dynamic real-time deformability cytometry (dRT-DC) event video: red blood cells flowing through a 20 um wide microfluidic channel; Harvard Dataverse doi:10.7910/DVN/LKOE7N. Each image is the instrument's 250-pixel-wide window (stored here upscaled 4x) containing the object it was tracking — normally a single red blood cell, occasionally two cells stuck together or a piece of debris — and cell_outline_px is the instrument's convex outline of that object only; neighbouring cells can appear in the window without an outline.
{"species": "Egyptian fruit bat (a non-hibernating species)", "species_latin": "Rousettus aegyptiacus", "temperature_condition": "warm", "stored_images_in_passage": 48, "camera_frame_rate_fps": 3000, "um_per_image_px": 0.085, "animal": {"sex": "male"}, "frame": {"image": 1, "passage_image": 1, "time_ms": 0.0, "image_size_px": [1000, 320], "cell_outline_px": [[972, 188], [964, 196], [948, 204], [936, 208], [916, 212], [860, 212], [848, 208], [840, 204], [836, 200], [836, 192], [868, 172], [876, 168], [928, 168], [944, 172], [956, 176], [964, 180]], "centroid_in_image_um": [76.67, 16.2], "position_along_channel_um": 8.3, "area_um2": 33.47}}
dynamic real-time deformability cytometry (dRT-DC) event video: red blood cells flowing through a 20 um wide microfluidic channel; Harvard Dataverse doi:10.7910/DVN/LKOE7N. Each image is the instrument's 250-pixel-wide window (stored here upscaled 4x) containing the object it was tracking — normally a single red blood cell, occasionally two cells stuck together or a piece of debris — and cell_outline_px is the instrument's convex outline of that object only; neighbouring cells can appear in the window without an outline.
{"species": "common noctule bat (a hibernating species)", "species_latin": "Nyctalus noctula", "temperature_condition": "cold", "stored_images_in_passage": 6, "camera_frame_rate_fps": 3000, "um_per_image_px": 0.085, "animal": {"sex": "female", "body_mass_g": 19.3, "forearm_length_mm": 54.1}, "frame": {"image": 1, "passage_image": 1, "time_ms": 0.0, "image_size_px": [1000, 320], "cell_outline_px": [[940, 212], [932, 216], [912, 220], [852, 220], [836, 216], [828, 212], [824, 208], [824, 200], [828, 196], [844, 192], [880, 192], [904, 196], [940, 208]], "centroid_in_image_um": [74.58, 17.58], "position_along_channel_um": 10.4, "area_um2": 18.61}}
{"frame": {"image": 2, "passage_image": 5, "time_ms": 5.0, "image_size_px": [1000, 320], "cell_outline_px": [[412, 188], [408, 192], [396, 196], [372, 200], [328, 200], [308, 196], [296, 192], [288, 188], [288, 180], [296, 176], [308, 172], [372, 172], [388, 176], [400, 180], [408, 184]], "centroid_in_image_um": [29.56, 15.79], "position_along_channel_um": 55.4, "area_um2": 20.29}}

YOUR OBJECTIVE
Your task is to quote all of the data word for word.

FINISHED ANSWER
dynamic real-time deformability cytometry (dRT-DC) event video: red blood cells flowing through a 20 um wide microfluidic channel; Harvard Dataverse doi:10.7910/DVN/LKOE7N. Each image is the instrument's 250-pixel-wide window (stored here upscaled 4x) containing the object it was tracking — normally a single red blood cell, occasionally two cells stuck together or a piece of debris — and cell_outline_px is the instrument's convex outline of that object only; neighbouring cells can appear in the window without an outline.
{"species": "Egyptian fruit bat (a non-hibernating species)", "species_latin": "Rousettus aegyptiacus", "temperature_condition": "warm", "stored_images_in_passage": 48, "camera_frame_rate_fps": 3000, "um_per_image_px": 0.085, "animal": {"sex": "male"}, "frame": {"image": 1, "passage_image": 1, "time_ms": 0.0, "image_size_px": [1000, 320], "cell_outline_px": [[972, 188], [964, 196], [948, 204], [936, 208], [916, 212], [860, 212], [848, 208], [840, 204], [836, 200], [836, 192], [868, 172], [876, 168], [928, 168], [944, 172], [956, 176], [964, 180]], "centroid_in_image_um": [76.67, 16.2], "position_along_channel_um": 8.3, "area_um2": 33.47}}
dynamic real-time deformability cytometry (dRT-DC) event video: red blood cells flowing through a 20 um wide microfluidic channel; Harvard Dataverse doi:10.7910/DVN/LKOE7N. Each image is the instrument's 250-pixel-wide window (stored here upscaled 4x) containing the object it was tracking — normally a single red blood cell, occasionally two cells stuck together or a piece of debris — and cell_outline_px is the instrument's convex outline of that object only; neighbouring cells can appear in the window without an outline.
{"species": "common noctule bat (a hibernating species)", "species_latin": "Nyctalus noctula", "temperature_condition": "cold", "stored_images_in_passage": 6, "camera_frame_rate_fps": 3000, "um_per_image_px": 0.085, "animal": {"sex": "female", "body_mass_g": 19.3, "forearm_length_mm": 54.1}, "frame": {"image": 1, "passage_image": 1, "time_ms": 0.0, "image_size_px": [1000, 320], "cell_outline_px": [[940, 212], [932, 216], [912, 220], [852, 220], [836, 216], [828, 212], [824, 208], [824, 200], [828, 196], [844, 192], [880, 192], [904, 196], [940, 208]], "centroid_in_image_um": [74.58, 17.58], "position_along_channel_um": 10.4, "area_um2": 18.61}}
{"frame": {"image": 2, "passage_image": 5, "time_ms": 5.0, "image_size_px": [1000, 320], "cell_outline_px": [[412, 188], [408, 192], [396, 196], [372, 200], [328, 200], [308, 196], [296, 192], [288, 188], [288, 180], [296, 176], [308, 172], [372, 172], [388, 176], [400, 180], [408, 184]], "centroid_in_image_um": [29.56, 15.79], "position_along_channel_um": 55.4, "area_um2": 20.29}}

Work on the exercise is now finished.